Another series from Denmark has landed in the US for Euro TV fans to binge-watch: Dicte, the mystery/crime drama nominated for five awards at the 2014 Robert Festival.
Sweden’s Annika Bengtzon isn’t the only sleuthing Scandinavian crime reporter on telly in the US now. Dicte Svendsen is another, only she’s Danish.
Iben Hjejle (Defiance, Anna Pihl) stars as the titular Dicte Svendsen in Dicte, a mystery series based on the crime novels by bestselling author Elsebeth Egholm (who created the TV series Those Who Kill). The stories, which unfold over two hour-long episodes each, are faster paced and lighter in tone, but not necessarily in subject matter, than many Nordic noir series. Like them, though, the focus is squarely on character development.
At the age of 16, Dicte ran away from home after her Jehovah’s Witness parents forced her to give up her newborn son for adoption. Fast forward 24 years: Dicte, still carrying that “empty feeling in [her] belly,” has come home to Aarhus from Copenhagen to start life anew with her teenaged daughter, Rose (Emilie Kruse), following her divorce from the philandering Torsten (Lars Ranthe, Sommer).
She’s wounded, yes, but not damaged, and Dicte is thrilled to bits to be hanging out again with long-time friends Anne Skov Larsen (Lærke Winther, Those Who Kill), a single midwife, and the married but still childless Ida Marie Svensson (Lene Maria Christensen, Lulu & Leon).

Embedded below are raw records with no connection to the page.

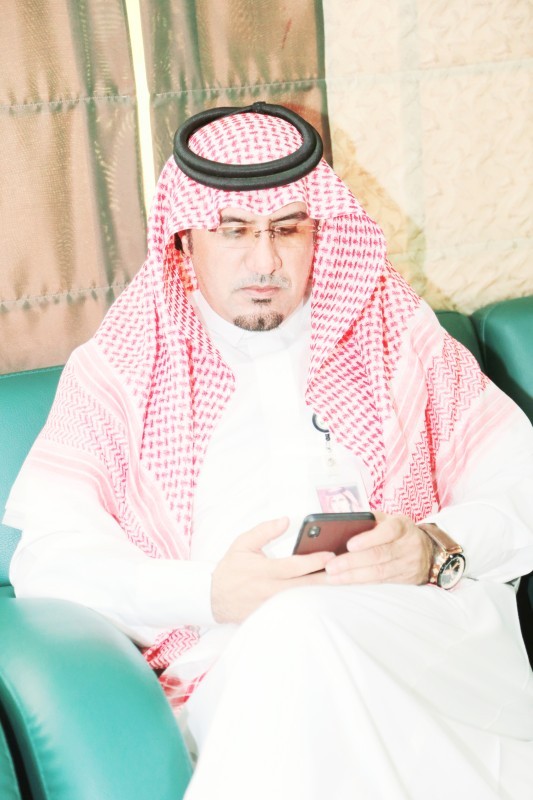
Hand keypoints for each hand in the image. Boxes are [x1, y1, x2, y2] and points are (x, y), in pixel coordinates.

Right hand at [211, 517, 334, 623]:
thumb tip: (285, 520)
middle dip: (327, 579)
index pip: (293, 567)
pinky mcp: (273, 616)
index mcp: (263, 571)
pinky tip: (326, 597)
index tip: (331, 554)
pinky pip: (296, 609)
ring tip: (342, 582)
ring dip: (322, 592)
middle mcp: (269, 590)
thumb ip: (264, 531)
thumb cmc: (231, 569)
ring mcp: (272, 606)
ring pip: (303, 600)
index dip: (314, 561)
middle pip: (305, 586)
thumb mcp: (242, 544)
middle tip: (346, 571)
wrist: (214, 598)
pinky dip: (311, 602)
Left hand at [324, 511, 432, 585]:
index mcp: (402, 526)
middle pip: (379, 555)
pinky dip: (358, 581)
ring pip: (377, 572)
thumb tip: (341, 522)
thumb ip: (369, 519)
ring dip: (352, 576)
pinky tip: (341, 581)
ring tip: (331, 576)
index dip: (369, 539)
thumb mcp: (389, 518)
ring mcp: (406, 564)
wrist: (429, 552)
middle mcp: (406, 546)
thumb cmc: (398, 531)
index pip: (388, 531)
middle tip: (330, 566)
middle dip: (353, 562)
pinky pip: (377, 581)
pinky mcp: (401, 579)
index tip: (349, 544)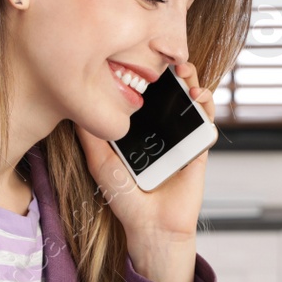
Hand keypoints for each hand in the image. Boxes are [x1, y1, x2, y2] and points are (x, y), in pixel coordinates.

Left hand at [73, 61, 215, 281]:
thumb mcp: (100, 162)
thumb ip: (90, 135)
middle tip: (169, 59)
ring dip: (193, 81)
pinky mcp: (198, 148)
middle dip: (173, 70)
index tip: (143, 56)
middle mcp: (161, 130)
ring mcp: (181, 137)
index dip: (147, 74)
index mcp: (140, 129)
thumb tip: (74, 105)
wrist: (150, 225)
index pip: (146, 93)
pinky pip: (207, 123)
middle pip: (171, 91)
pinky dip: (207, 106)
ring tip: (185, 72)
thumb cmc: (124, 198)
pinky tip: (198, 97)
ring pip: (191, 101)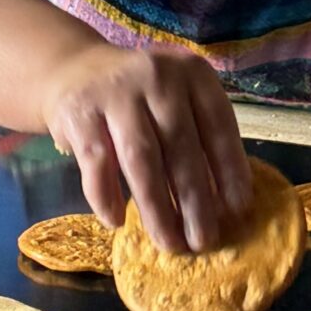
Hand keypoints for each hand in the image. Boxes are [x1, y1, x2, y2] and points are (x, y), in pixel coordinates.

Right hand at [41, 45, 252, 253]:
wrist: (73, 68)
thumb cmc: (139, 96)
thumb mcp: (177, 97)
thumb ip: (198, 135)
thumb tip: (221, 203)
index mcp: (192, 73)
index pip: (218, 126)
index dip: (230, 170)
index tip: (237, 211)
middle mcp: (156, 77)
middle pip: (181, 147)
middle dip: (195, 201)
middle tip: (204, 241)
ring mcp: (114, 93)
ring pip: (141, 159)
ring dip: (157, 207)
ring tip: (169, 242)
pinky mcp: (78, 112)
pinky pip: (96, 162)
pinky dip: (106, 195)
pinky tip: (116, 222)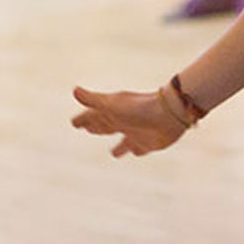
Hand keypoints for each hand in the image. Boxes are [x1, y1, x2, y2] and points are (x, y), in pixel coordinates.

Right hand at [71, 85, 188, 156]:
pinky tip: (136, 152)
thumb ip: (93, 100)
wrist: (169, 114)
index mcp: (114, 112)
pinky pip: (138, 148)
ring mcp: (136, 132)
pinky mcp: (147, 143)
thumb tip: (74, 90)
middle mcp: (124, 122)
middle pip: (106, 126)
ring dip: (118, 146)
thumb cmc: (139, 108)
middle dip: (96, 127)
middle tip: (87, 128)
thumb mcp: (112, 105)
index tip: (73, 122)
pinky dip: (136, 150)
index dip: (84, 119)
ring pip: (123, 141)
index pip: (93, 116)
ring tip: (113, 153)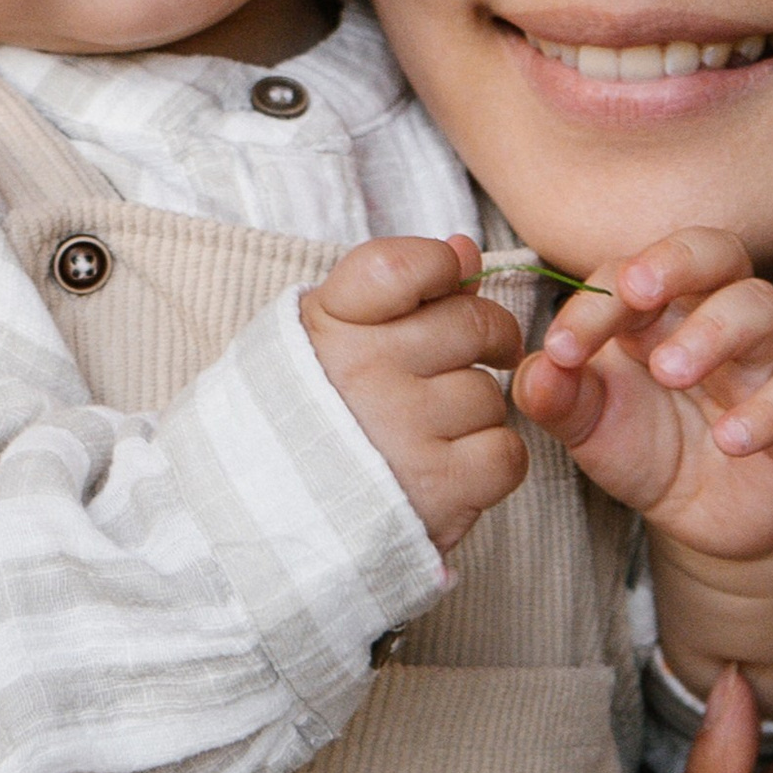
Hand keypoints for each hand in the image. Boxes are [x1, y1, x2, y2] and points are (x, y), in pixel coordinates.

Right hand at [300, 235, 528, 554]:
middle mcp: (360, 372)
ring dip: (475, 414)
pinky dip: (489, 462)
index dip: (439, 271)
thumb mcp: (329, 338)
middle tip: (461, 365)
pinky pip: (505, 452)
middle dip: (483, 341)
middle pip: (472, 324)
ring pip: (489, 394)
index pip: (402, 265)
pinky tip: (450, 467)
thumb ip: (396, 290)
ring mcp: (399, 430)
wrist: (268, 521)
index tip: (439, 295)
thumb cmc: (311, 419)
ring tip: (431, 432)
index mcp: (328, 326)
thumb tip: (464, 251)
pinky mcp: (434, 489)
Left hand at [514, 226, 772, 563]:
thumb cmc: (650, 448)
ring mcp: (766, 361)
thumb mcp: (589, 426)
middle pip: (716, 252)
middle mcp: (717, 317)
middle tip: (637, 290)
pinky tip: (730, 439)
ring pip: (762, 309)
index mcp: (658, 309)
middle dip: (676, 261)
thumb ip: (556, 395)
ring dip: (713, 332)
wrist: (715, 519)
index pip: (630, 275)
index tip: (560, 350)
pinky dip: (765, 413)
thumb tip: (534, 368)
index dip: (595, 303)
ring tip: (670, 370)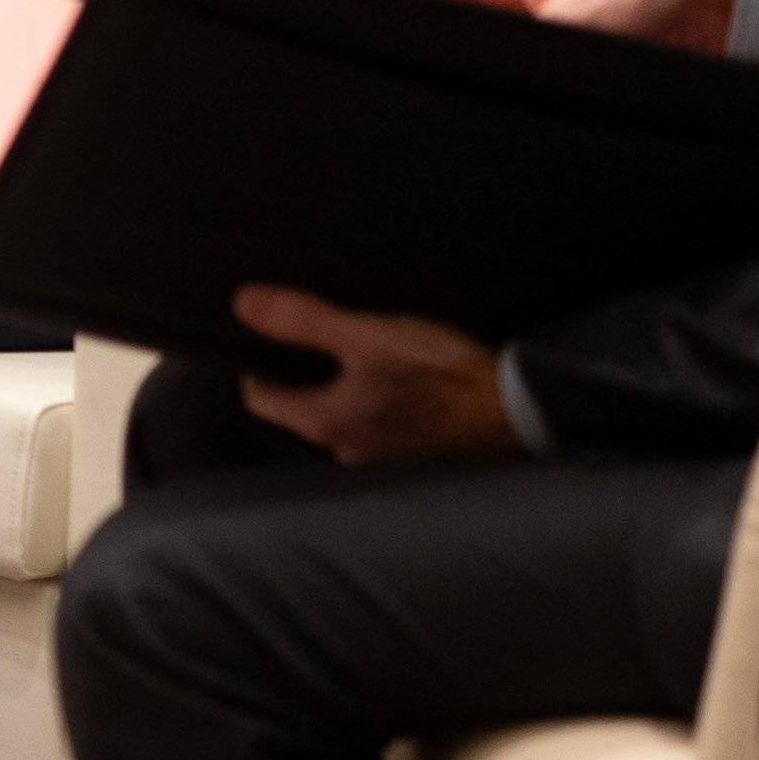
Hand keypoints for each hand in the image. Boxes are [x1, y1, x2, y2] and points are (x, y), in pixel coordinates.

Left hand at [224, 286, 513, 462]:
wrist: (515, 413)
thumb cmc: (442, 378)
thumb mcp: (366, 335)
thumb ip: (302, 320)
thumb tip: (243, 304)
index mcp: (323, 424)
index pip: (260, 396)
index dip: (260, 361)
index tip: (275, 333)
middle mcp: (345, 448)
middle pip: (302, 403)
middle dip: (307, 368)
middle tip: (325, 331)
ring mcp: (381, 455)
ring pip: (344, 410)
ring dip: (349, 381)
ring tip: (369, 348)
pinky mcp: (413, 450)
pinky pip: (379, 418)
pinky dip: (381, 395)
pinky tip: (403, 373)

On the work front, Dicte is the lead crime reporter for Dagbladet, a local newspaper where she works alongside photographer Bo Skytte (Dar Salim, Borgen), whose marriage gets rockier when his wife suspects an affair between him and Dicte.
(Sorry, the trailer doesn’t have English subtitles.)
Dicte has a knack for getting herself embroiled in situations on and off the job, including criminal investigations led by the divorced and socially-awkward detective, John Wagner (Lars Brygmann, Unit One), and his young work-by-day/party-by-night partner, Linda Bendtsen (Sjit Happens). Neither takes kindly to Dicte’s meddling initially, but she and Wagner do develop a more collaborative working relationship after a rather prickly start.
Each of the five two-part stories in Series 1 involve children in some way. In “Personal” (“Personskade“), Dicte discovers the body of a young Bosnian woman who bled to death after a C-section and whose newborn baby is missing. “Deductible” (“Selvrisiko”) centers on the murders of women who were deemed bad mothers, after Dicte finds a traumatized young boy and the dead, lifeless body of her neighbor’s sister in the house next door.
In “Hidden Effects” (“Skjulte Fejl og Mangler”), Dicte believes the dead infant she finds in a tub floating in the canal is somehow related to the kidnapping of Ida Marie’s newborn son, while in “Life and Body” (“Liv og Legeme”), she gets involved in the investigation of a young man’s murder after a prison inmate contacts her with information and later reveals a fact that leaves her gobsmacked. And in “Violence and Power” (“Vold og Magt”), a bomb blast leaves Dicte shaken but unhurt, a young woman dead, and someone close to Dicte the prime suspect.
The storylines in Dicte are compelling, but plots do unfold with varying degrees of plausibility. It is unlikely that a detective would involve a reporter in investigations to the extent that Wagner does with Dicte. Ditto that a journalist would endanger herself on as many occasions and ferret out as many clues as Dicte does.
But those flaws are rendered insignificant by the engrossing stories, engaging characters, and fine acting. Iben Hjejle is especially brilliant as Dicte, playing her with just the right measures of strength, vulnerability, and humanity to leave you sympathizing with her struggles, forgiving her follies, and wanting her in your inner circle of friends.
The first series of Dicte is currently streaming on Netflix in Danish with English subtitles. Fingers crossed that the SVoD service will also bring the second series, currently airing on TV2 in Denmark, to the US in the new year.